You can optionally configure a fallback LLM provider and model to use when the requested client is unavailable. For details, refer to Configuring fallbacks.

Configuring fallbacks

Multi-provider and routing prompt executors can be configured to use a fallback LLM provider and model when the requested LLM client is unavailable.

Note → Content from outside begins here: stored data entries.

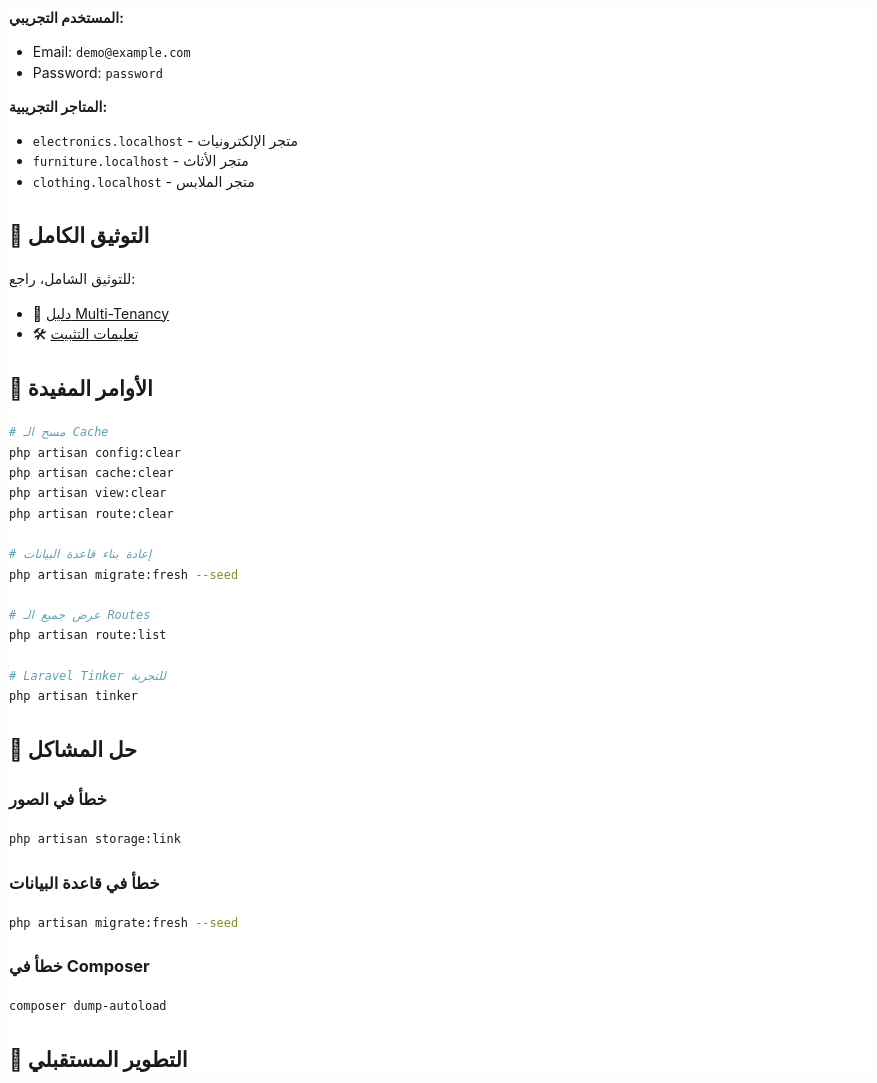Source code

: **المستخدم التجريبي:**
- Email: `demo@example.com`
- Password: `password`

**المتاجر التجريبية:**
- `electronics.localhost` - متجر الإلكترونيات
- `furniture.localhost` - متجر الأثاث
- `clothing.localhost` - متجر الملابس

## 📖 التوثيق الكامل

للتوثيق الشامل، راجع:
- 📘 [دليل Multi-Tenancy](MULTI_TENANCY_GUIDE.md)
- 🛠️ [تعليمات التثبيت](INSTALLATION.md)

## 🧰 الأوامر المفيدة

```bash
# مسح الـ Cache
php artisan config:clear
php artisan cache:clear
php artisan view:clear
php artisan route:clear

# إعادة بناء قاعدة البيانات
php artisan migrate:fresh --seed

# عرض جميع الـ Routes
php artisan route:list

# Laravel Tinker للتجربة
php artisan tinker
```

## 🐛 حل المشاكل

### خطأ في الصور
```bash
php artisan storage:link
```

### خطأ في قاعدة البيانات
```bash
php artisan migrate:fresh --seed
```

### خطأ في Composer
```bash
composer dump-autoload
```

## 🚀 التطوير المستقبلي
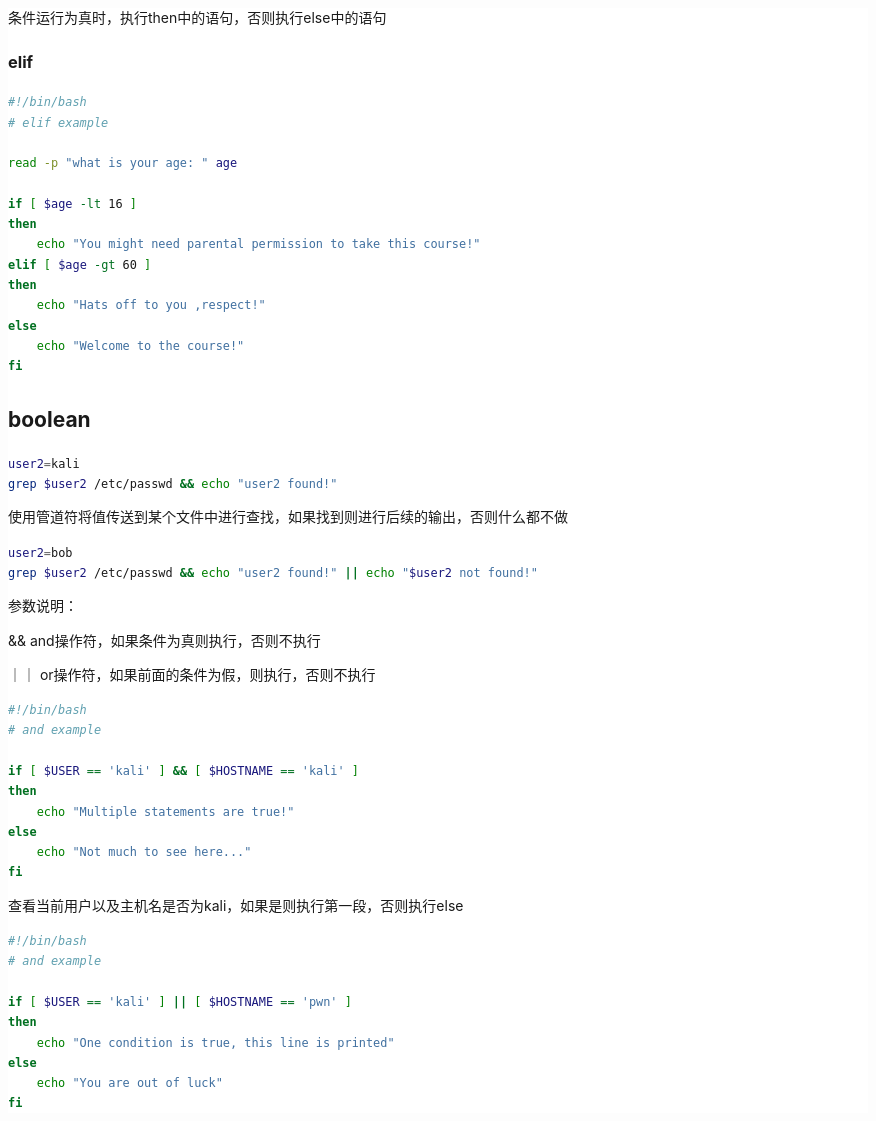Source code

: 条件运行为真时，执行then中的语句，否则执行else中的语句

### elif

```bash
#!/bin/bash
# elif example

read -p "what is your age: " age

if [ $age -lt 16 ] 
then
	echo "You might need parental permission to take this course!"
elif [ $age -gt 60 ]
then
	echo "Hats off to you ,respect!"
else
	echo "Welcome to the course!"
fi
```

## boolean

```bash
user2=kali
grep $user2 /etc/passwd && echo "user2 found!"
```

使用管道符将值传送到某个文件中进行查找，如果找到则进行后续的输出，否则什么都不做

```bash
user2=bob
grep $user2 /etc/passwd && echo "user2 found!" || echo "$user2 not found!"
```

参数说明：

&& and操作符，如果条件为真则执行，否则不执行

｜｜ or操作符，如果前面的条件为假，则执行，否则不执行

```bash
#!/bin/bash
# and example

if [ $USER == 'kali' ] && [ $HOSTNAME == 'kali' ]
then
	echo "Multiple statements are true!"
else
	echo "Not much to see here..."
fi
```

查看当前用户以及主机名是否为kali，如果是则执行第一段，否则执行else

```bash
#!/bin/bash
# and example

if [ $USER == 'kali' ] || [ $HOSTNAME == 'pwn' ]
then
	echo "One condition is true, this line is printed"
else
	echo "You are out of luck"
fi
```
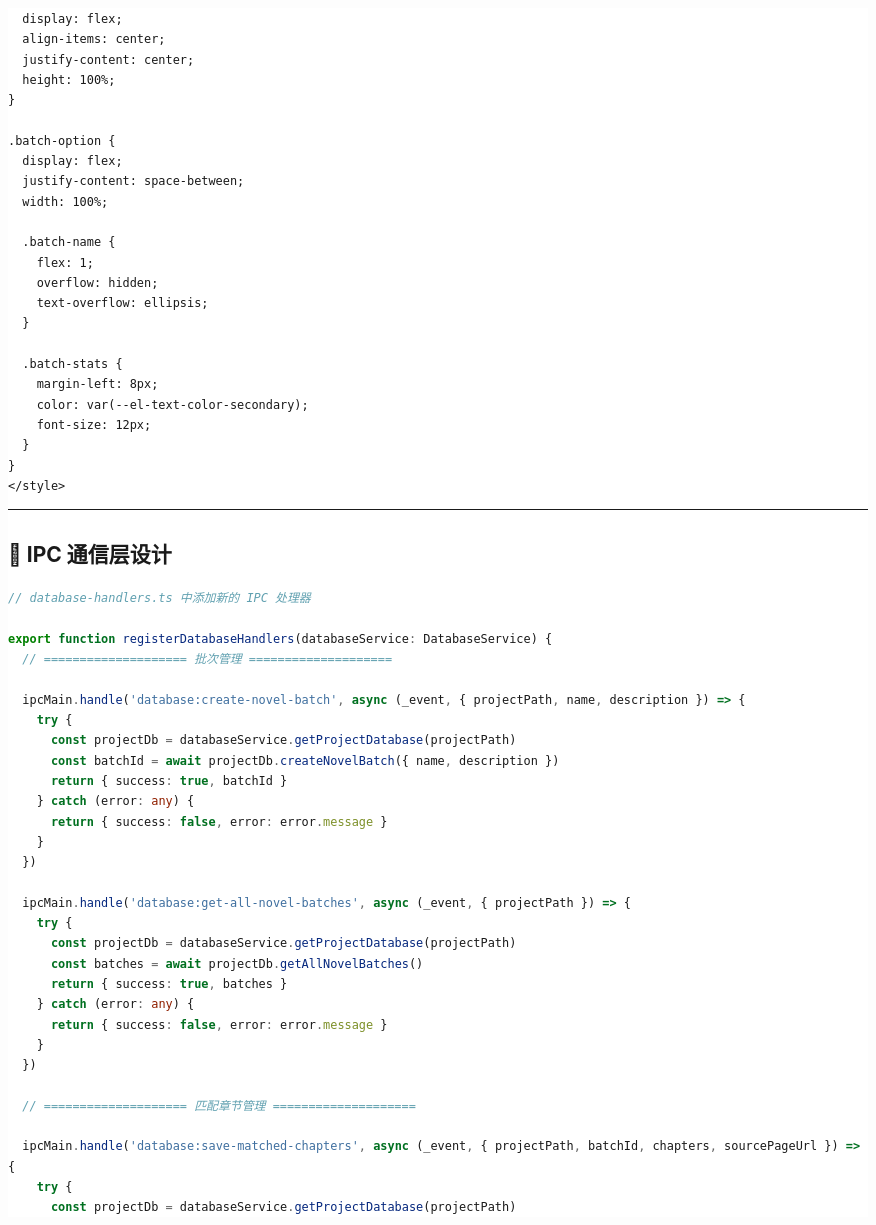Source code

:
 ```vue
  display: flex;
  align-items: center;
  justify-content: center;
  height: 100%;
}

.batch-option {
  display: flex;
  justify-content: space-between;
  width: 100%;
  
  .batch-name {
    flex: 1;
    overflow: hidden;
    text-overflow: ellipsis;
  }
  
  .batch-stats {
    margin-left: 8px;
    color: var(--el-text-color-secondary);
    font-size: 12px;
  }
}
</style>
```

---

## 📡 IPC 通信层设计

```typescript
// database-handlers.ts 中添加新的 IPC 处理器

export function registerDatabaseHandlers(databaseService: DatabaseService) {
  // ==================== 批次管理 ====================
  
  ipcMain.handle('database:create-novel-batch', async (_event, { projectPath, name, description }) => {
    try {
      const projectDb = databaseService.getProjectDatabase(projectPath)
      const batchId = await projectDb.createNovelBatch({ name, description })
      return { success: true, batchId }
    } catch (error: any) {
      return { success: false, error: error.message }
    }
  })
  
  ipcMain.handle('database:get-all-novel-batches', async (_event, { projectPath }) => {
    try {
      const projectDb = databaseService.getProjectDatabase(projectPath)
      const batches = await projectDb.getAllNovelBatches()
      return { success: true, batches }
    } catch (error: any) {
      return { success: false, error: error.message }
    }
  })
  
  // ==================== 匹配章节管理 ====================
  
  ipcMain.handle('database:save-matched-chapters', async (_event, { projectPath, batchId, chapters, sourcePageUrl }) => {
    try {
      const projectDb = databaseService.getProjectDatabase(projectPath)
```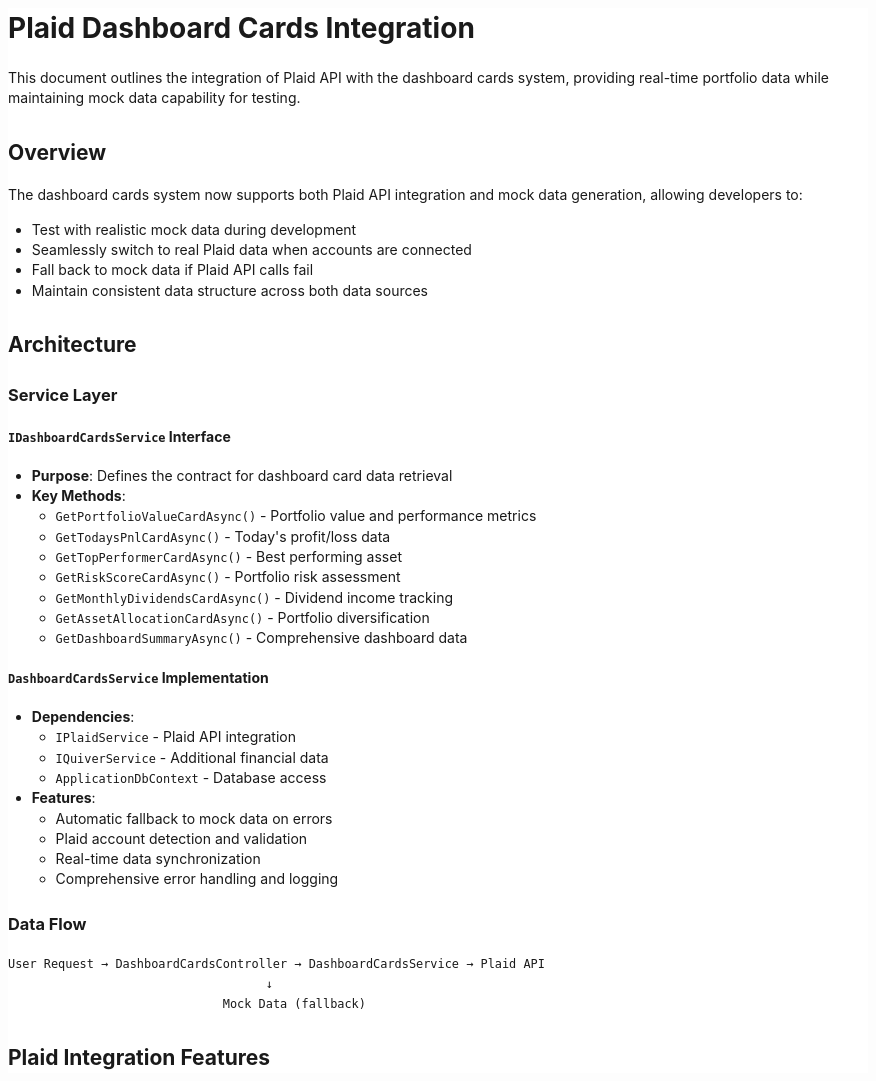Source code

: # Plaid Dashboard Cards Integration

This document outlines the integration of Plaid API with the dashboard cards system, providing real-time portfolio data while maintaining mock data capability for testing.

## Overview

The dashboard cards system now supports both Plaid API integration and mock data generation, allowing developers to:
- Test with realistic mock data during development
- Seamlessly switch to real Plaid data when accounts are connected
- Fall back to mock data if Plaid API calls fail
- Maintain consistent data structure across both data sources

## Architecture

### Service Layer

#### `IDashboardCardsService` Interface
- **Purpose**: Defines the contract for dashboard card data retrieval
- **Key Methods**:
  - `GetPortfolioValueCardAsync()` - Portfolio value and performance metrics
  - `GetTodaysPnlCardAsync()` - Today's profit/loss data
  - `GetTopPerformerCardAsync()` - Best performing asset
  - `GetRiskScoreCardAsync()` - Portfolio risk assessment
  - `GetMonthlyDividendsCardAsync()` - Dividend income tracking
  - `GetAssetAllocationCardAsync()` - Portfolio diversification
  - `GetDashboardSummaryAsync()` - Comprehensive dashboard data

#### `DashboardCardsService` Implementation
- **Dependencies**: 
  - `IPlaidService` - Plaid API integration
  - `IQuiverService` - Additional financial data
  - `ApplicationDbContext` - Database access
- **Features**:
  - Automatic fallback to mock data on errors
  - Plaid account detection and validation
  - Real-time data synchronization
  - Comprehensive error handling and logging

### Data Flow

```
User Request → DashboardCardsController → DashboardCardsService → Plaid API
                                    ↓
                              Mock Data (fallback)
```

## Plaid Integration Features
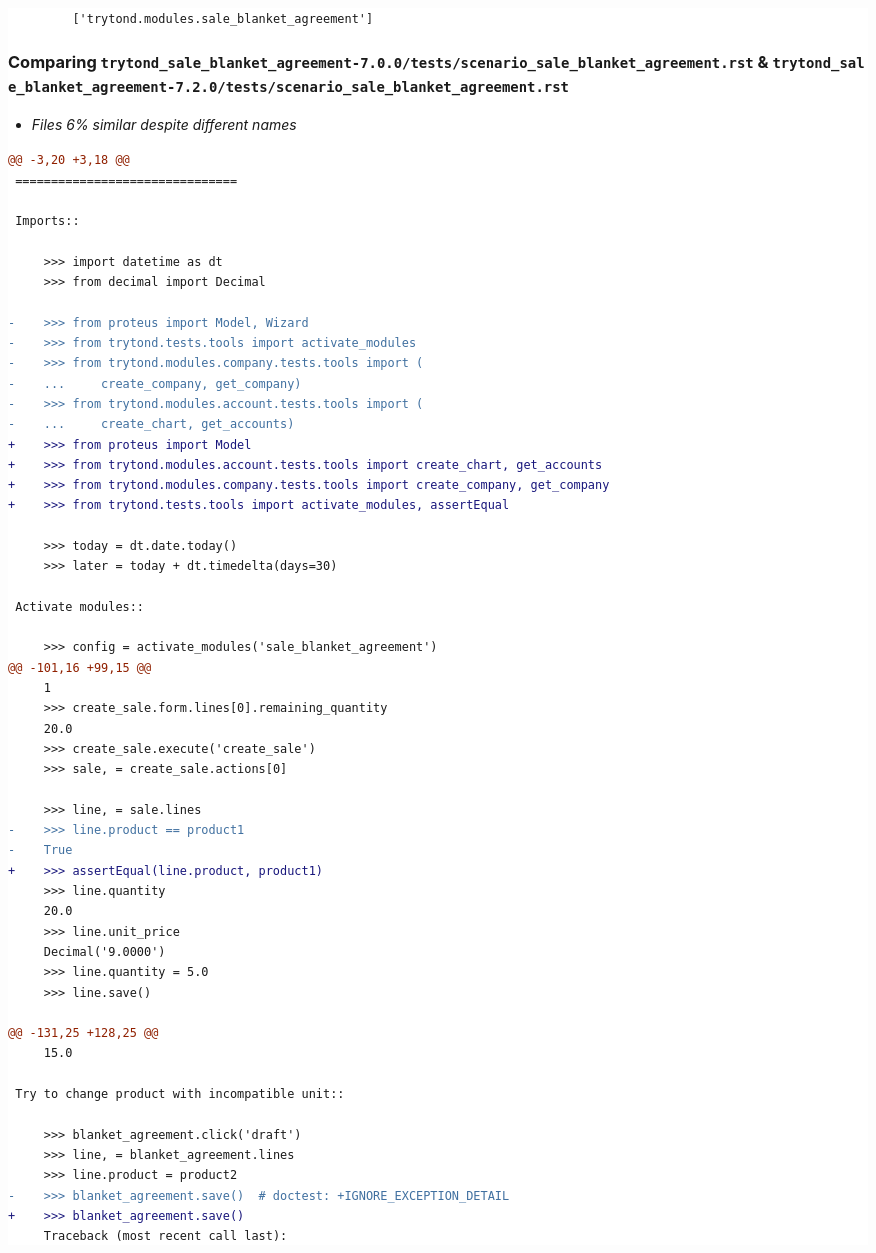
 ```diff
         ['trytond.modules.sale_blanket_agreement']
```

### Comparing `trytond_sale_blanket_agreement-7.0.0/tests/scenario_sale_blanket_agreement.rst` & `trytond_sale_blanket_agreement-7.2.0/tests/scenario_sale_blanket_agreement.rst`

 * *Files 6% similar despite different names*

```diff
@@ -3,20 +3,18 @@
 ===============================
 
 Imports::
 
     >>> import datetime as dt
     >>> from decimal import Decimal
 
-    >>> from proteus import Model, Wizard
-    >>> from trytond.tests.tools import activate_modules
-    >>> from trytond.modules.company.tests.tools import (
-    ...     create_company, get_company)
-    >>> from trytond.modules.account.tests.tools import (
-    ...     create_chart, get_accounts)
+    >>> from proteus import Model
+    >>> from trytond.modules.account.tests.tools import create_chart, get_accounts
+    >>> from trytond.modules.company.tests.tools import create_company, get_company
+    >>> from trytond.tests.tools import activate_modules, assertEqual
 
     >>> today = dt.date.today()
     >>> later = today + dt.timedelta(days=30)
 
 Activate modules::
 
     >>> config = activate_modules('sale_blanket_agreement')
@@ -101,16 +99,15 @@
     1
     >>> create_sale.form.lines[0].remaining_quantity
     20.0
     >>> create_sale.execute('create_sale')
     >>> sale, = create_sale.actions[0]
 
     >>> line, = sale.lines
-    >>> line.product == product1
-    True
+    >>> assertEqual(line.product, product1)
     >>> line.quantity
     20.0
     >>> line.unit_price
     Decimal('9.0000')
     >>> line.quantity = 5.0
     >>> line.save()
 
@@ -131,25 +128,25 @@
     15.0
 
 Try to change product with incompatible unit::
 
     >>> blanket_agreement.click('draft')
     >>> line, = blanket_agreement.lines
     >>> line.product = product2
-    >>> blanket_agreement.save()  # doctest: +IGNORE_EXCEPTION_DETAIL
+    >>> blanket_agreement.save()
     Traceback (most recent call last):
```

To configure the fallback mechanism, pass fallback settings when creating a MultiLLMPromptExecutor or RoutingLLMPromptExecutor:

val openAIClient = OpenAILLMClient(System.getenv("OPENAI_API_KEY"))
val ollamaClient = OllamaClient()

val multiExecutor = MultiLLMPromptExecutor(
    LLMProvider.OpenAI to openAIClient,
    LLMProvider.Ollama to ollamaClient,
    fallback = MultiLLMPromptExecutor.FallbackPromptExecutorSettings(
        fallbackProvider = LLMProvider.Ollama,
        fallbackModel = OllamaModels.Meta.LLAMA_3_2
    )
)

OpenAILLMClient openAIClient = new OpenAILLMClient(System.getenv("OPENAI_API_KEY"));
OllamaClient ollamaClient = new OllamaClient();

MultiLLMPromptExecutor multiExecutor = new MultiLLMPromptExecutor(
    Map.of(
        LLMProvider.OpenAI, openAIClient,
        LLMProvider.Ollama, ollamaClient
    ),
    new MultiLLMPromptExecutor.FallbackPromptExecutorSettings(
        LLMProvider.Ollama,
        OllamaModels.Meta.LLAMA_3_2
    )
);

If you pass a model from an LLM provider that is not included in the MultiLLMPromptExecutor, the prompt executor will use the fallback model:

// Create a prompt
val p = prompt("demo") { user("Summarize this") }
// If you pass a Google model, the prompt executor will use the fallback model, as the Google client is not included
val response = multiExecutor.execute(p, GoogleModels.Gemini2_5Pro)

// Create a prompt
Prompt p = Prompt.builder("demo")
    .user("Summarize this")
    .build();

// If you pass a Google model, the prompt executor will use the fallback model, as the Google client is not included
List<Message.Response> response = multiExecutor.execute(p, GoogleModels.Gemini2_5Pro);

Note

Fallbacks are available for the execute() and executeMultipleChoices() methods only.